▼
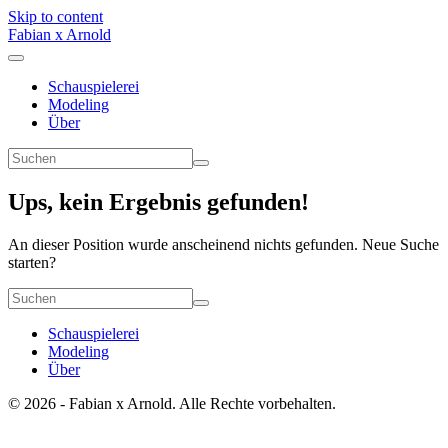
Skip to content
Fabian x Arnold
Schauspielerei
Modeling
Über
Ups, kein Ergebnis gefunden!
An dieser Position wurde anscheinend nichts gefunden. Neue Suche
starten?
Schauspielerei
Modeling
Über
© 2026 - Fabian x Arnold. Alle Rechte vorbehalten.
▲
What you need to do.
Identify and extract each line of the listing that contains "Fabian".

Exercise output.
Fabian x Arnold
© 2026 - Fabian x Arnold. Alle Rechte vorbehalten.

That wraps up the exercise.